According to experts, US$650 million had been cashed out of Russia-focused funds for the last eight weeks of 2011.

The trend is of investors putting money into Russian assets as part of larger emerging market funds, said Chris Weafer, a strategist at Troika Dialog.

“They have increased their Russian assets over the last three weeks, with inflows as of last week reaching US$133 million, or 0.27 percent of the amount under management,” he said.

Analysts see the positive shift as part of a general change in attitude towards emerging markets, not just Russia. For the week ending last Wednesday, emerging market funds grew by US$1.8 billion, Weafer said.

“Investors are not betting on specific countries – US$1.6 billion of that amount was put into relatively stable and balanced emerging market funds,” he said.

It is too early to say this is a reversal in the trend, said UralSib Capital senior trader Andrei Kukk. As usual, at the start of the year, everyone gets new limits — the inflow of funds to Russia could be due to the fact that finances are being reallocated between various accounts.
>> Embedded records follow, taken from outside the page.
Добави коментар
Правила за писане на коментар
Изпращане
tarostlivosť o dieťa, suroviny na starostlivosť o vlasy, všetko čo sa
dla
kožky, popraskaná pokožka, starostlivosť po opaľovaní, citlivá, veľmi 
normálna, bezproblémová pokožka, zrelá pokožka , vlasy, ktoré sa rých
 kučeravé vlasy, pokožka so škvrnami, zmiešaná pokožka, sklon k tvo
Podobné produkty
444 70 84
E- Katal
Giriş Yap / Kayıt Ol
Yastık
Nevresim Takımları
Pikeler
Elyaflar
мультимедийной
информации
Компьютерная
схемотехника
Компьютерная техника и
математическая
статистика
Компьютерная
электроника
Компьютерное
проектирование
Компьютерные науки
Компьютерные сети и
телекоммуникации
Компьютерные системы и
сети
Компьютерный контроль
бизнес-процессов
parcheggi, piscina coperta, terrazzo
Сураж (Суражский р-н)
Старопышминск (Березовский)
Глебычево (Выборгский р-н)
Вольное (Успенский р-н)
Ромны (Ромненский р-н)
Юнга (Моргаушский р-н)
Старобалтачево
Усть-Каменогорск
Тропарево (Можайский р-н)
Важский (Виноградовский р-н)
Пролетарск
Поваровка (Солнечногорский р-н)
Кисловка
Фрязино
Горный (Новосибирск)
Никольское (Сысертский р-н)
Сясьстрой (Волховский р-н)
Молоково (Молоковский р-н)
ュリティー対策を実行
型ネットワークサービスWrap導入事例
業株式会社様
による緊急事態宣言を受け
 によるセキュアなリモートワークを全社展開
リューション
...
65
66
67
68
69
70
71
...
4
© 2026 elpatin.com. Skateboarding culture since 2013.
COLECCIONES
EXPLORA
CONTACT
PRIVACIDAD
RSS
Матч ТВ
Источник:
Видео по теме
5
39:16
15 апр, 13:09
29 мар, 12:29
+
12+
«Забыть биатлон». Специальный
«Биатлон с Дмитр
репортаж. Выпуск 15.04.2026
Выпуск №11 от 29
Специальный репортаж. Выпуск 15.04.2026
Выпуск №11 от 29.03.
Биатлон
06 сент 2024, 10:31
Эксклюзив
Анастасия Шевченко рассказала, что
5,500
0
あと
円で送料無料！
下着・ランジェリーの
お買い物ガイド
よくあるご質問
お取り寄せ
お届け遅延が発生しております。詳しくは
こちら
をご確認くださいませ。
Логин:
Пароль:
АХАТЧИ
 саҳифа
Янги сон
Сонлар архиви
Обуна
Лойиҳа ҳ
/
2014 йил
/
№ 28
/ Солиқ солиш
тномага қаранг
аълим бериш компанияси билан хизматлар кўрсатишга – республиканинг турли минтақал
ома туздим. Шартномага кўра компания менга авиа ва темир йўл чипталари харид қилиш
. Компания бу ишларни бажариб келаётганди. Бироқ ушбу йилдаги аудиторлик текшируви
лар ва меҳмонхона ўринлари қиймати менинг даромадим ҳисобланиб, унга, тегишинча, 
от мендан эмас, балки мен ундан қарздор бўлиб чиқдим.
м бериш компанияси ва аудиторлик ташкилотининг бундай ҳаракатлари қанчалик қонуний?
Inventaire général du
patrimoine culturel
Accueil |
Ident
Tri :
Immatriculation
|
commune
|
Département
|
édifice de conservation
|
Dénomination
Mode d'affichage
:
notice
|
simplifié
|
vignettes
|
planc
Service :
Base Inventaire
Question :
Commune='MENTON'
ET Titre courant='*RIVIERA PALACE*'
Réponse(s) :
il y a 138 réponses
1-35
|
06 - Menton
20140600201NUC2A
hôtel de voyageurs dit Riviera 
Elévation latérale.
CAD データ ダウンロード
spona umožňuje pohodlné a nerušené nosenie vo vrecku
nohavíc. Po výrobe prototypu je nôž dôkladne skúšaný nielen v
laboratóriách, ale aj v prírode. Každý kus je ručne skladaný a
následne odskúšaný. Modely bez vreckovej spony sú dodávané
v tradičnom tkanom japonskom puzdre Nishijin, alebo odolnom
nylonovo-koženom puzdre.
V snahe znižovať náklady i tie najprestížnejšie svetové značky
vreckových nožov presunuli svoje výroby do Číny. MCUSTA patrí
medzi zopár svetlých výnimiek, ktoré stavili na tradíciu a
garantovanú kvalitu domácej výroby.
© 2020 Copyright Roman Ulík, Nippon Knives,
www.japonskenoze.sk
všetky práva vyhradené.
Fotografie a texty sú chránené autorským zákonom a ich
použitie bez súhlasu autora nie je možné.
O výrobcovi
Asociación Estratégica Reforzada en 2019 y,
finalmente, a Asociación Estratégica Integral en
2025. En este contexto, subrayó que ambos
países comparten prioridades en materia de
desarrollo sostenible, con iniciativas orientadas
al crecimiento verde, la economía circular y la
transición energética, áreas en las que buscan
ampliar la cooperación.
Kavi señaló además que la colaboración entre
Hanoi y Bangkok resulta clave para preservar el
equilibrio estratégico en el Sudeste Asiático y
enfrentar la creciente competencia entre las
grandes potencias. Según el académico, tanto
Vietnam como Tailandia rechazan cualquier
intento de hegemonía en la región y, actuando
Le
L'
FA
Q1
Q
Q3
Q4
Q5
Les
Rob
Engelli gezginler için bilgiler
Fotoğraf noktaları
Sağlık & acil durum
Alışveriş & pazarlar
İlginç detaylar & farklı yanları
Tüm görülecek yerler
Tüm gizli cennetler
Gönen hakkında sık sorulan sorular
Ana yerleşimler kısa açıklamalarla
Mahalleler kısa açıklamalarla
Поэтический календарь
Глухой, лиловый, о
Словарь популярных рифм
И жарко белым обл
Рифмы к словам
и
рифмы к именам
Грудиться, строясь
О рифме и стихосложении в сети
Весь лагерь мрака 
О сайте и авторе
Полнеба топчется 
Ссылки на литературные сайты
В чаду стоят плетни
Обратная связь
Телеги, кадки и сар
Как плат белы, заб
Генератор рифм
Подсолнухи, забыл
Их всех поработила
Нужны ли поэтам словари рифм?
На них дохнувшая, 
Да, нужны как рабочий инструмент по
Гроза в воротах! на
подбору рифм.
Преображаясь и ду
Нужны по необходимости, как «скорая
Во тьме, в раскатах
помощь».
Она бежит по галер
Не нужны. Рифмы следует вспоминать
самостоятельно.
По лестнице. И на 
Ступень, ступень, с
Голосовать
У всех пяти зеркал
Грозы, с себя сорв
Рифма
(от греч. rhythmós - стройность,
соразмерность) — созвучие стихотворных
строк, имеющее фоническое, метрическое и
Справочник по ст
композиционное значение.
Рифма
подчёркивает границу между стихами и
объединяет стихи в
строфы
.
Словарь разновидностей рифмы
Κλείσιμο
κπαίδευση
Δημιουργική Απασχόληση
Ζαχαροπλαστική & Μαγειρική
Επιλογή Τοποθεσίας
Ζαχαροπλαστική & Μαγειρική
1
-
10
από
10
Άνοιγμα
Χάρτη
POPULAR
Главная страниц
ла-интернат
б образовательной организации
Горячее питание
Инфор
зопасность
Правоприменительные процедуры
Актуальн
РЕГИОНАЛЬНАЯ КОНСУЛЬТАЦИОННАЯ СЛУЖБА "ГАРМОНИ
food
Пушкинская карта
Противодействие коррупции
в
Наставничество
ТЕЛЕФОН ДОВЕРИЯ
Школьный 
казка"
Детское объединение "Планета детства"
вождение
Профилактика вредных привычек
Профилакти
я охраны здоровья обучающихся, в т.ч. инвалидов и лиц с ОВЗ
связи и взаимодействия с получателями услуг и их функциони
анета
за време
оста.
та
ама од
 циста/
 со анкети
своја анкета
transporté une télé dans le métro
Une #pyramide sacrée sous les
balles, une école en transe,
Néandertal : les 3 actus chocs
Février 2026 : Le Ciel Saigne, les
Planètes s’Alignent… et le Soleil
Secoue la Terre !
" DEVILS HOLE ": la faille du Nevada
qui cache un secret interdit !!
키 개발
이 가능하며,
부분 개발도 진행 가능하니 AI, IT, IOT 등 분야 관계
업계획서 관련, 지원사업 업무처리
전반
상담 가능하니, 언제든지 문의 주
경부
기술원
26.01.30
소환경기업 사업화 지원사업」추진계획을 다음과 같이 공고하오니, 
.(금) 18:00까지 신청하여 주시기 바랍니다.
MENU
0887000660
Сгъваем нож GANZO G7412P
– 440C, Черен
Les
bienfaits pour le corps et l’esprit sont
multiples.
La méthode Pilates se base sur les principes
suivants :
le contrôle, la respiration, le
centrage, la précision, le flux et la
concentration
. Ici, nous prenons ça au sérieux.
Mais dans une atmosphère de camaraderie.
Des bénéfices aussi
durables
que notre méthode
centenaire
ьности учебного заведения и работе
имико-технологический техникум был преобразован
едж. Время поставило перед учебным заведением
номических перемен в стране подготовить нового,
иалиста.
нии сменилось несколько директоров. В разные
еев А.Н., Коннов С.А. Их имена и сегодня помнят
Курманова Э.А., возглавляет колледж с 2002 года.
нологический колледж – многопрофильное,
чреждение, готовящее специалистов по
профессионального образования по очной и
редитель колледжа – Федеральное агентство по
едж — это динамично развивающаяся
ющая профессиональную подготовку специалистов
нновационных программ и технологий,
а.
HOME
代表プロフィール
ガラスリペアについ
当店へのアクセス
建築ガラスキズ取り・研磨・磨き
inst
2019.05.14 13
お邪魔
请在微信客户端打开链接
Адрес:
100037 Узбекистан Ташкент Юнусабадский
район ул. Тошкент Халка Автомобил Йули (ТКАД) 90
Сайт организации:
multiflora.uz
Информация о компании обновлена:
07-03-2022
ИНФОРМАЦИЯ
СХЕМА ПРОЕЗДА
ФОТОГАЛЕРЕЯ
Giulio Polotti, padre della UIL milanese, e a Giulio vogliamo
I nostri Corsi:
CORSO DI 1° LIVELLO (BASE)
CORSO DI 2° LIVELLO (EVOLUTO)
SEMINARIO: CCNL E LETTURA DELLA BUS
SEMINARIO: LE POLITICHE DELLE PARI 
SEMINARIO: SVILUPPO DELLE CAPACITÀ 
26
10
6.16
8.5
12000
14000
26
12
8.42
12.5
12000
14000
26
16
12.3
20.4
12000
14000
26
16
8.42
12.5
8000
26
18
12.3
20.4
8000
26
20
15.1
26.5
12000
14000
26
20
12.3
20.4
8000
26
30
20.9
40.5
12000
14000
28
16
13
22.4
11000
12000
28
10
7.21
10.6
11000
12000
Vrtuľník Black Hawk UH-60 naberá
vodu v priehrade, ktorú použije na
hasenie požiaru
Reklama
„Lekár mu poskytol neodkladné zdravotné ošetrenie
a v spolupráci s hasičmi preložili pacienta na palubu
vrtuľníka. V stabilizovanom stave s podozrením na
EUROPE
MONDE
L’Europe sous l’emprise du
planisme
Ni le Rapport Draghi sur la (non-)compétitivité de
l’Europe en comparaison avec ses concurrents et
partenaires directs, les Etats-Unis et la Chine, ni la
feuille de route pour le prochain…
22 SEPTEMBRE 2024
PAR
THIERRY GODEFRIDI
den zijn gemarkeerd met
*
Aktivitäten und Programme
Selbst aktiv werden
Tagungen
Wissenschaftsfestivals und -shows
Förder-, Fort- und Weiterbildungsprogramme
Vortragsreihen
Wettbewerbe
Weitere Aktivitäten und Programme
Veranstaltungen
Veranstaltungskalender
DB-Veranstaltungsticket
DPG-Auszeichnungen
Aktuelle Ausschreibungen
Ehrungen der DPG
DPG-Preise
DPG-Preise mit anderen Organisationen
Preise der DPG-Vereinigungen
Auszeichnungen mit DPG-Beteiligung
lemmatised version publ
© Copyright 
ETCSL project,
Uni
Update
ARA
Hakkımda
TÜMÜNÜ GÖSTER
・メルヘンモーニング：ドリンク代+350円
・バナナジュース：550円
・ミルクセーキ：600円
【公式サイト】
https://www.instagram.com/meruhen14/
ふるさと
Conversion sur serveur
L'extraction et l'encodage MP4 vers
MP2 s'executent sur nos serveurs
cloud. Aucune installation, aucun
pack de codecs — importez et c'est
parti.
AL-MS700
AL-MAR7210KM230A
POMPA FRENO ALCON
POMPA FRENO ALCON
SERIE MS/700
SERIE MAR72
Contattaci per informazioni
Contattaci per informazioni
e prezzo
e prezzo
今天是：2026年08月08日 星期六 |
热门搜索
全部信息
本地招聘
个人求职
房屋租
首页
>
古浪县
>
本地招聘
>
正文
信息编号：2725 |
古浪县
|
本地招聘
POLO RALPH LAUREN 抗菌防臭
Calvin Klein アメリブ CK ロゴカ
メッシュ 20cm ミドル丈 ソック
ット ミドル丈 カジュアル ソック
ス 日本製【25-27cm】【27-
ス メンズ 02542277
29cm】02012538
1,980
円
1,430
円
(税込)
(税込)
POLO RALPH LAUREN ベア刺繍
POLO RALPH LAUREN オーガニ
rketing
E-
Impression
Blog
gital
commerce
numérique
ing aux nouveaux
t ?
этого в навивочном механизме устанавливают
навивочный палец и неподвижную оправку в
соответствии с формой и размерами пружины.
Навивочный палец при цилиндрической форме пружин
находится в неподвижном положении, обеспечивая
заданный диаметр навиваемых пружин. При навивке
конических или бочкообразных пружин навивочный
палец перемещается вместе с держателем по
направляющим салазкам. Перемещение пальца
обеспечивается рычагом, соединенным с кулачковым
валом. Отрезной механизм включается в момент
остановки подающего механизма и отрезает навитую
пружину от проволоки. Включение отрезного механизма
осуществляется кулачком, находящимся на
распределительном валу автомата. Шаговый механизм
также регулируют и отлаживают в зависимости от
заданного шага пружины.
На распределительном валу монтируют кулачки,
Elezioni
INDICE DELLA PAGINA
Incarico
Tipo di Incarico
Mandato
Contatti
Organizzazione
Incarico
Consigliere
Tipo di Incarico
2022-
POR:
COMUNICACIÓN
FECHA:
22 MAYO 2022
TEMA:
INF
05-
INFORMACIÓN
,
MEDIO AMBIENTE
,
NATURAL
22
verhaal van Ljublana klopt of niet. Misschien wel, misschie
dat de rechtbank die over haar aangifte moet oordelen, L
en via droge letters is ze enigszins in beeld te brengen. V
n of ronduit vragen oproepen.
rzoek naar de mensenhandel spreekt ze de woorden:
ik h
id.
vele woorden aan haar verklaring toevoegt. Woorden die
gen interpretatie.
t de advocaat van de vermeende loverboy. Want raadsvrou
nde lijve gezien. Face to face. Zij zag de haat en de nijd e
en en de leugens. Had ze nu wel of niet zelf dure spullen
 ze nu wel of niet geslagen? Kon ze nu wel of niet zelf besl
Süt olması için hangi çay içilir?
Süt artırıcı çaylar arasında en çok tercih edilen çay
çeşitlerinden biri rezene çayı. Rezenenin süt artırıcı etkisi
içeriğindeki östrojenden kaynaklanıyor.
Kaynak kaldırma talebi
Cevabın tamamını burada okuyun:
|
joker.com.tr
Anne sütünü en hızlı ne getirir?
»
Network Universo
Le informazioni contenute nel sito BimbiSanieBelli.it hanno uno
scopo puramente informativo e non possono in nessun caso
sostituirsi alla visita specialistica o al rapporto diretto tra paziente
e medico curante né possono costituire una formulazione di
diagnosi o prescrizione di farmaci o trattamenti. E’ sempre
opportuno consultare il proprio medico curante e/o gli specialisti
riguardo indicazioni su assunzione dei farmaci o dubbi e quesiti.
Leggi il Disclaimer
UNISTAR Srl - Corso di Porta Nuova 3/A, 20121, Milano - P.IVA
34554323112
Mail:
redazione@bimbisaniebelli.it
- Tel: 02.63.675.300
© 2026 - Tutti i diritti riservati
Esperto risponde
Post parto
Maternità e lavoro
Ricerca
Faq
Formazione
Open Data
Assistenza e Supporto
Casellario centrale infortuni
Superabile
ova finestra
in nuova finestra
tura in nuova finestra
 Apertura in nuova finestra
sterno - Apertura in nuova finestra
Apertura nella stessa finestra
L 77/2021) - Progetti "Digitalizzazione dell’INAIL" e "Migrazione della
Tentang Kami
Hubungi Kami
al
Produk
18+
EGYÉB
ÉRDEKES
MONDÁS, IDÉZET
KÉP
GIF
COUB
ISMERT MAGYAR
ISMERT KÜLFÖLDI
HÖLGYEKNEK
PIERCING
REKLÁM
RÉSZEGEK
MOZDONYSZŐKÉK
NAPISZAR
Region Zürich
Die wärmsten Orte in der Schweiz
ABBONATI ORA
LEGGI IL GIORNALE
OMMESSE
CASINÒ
In reality, fresh money is not yet visible on the market.

“Through the middle of February, there will be no serious inflows or outflows until there is some clarity about the presidential election,” Kukk said.

With the MICEX up 6 percent, it’s clear that related markets are paying attention, but so far the situation on markets globally isn’t so bad as to push investors to the Russian market, ignoring the lack of political clarity and other risks, one trader said.

“Economies have been pumped up with cheap money, which can brings some temporary positive effect, including in Russia,” Pavel Dorodnikov, head of department at Rye, Man & Gor Securities, said to the Russian business daily Vedomosti.

At the same time, investor attitude towards Russia is deteriorating due to the political uncertainty, which is in turn increasing the risk of capital flight, which could put greater pressure on Central Bank of Russia reserves and the ruble. The ruble weakened by 11 percent in the last four months of 2011 against the U.S. dollar.

Net private sector capital outflows reached US$84 billion in 2011, up from US$34 billion in 2010.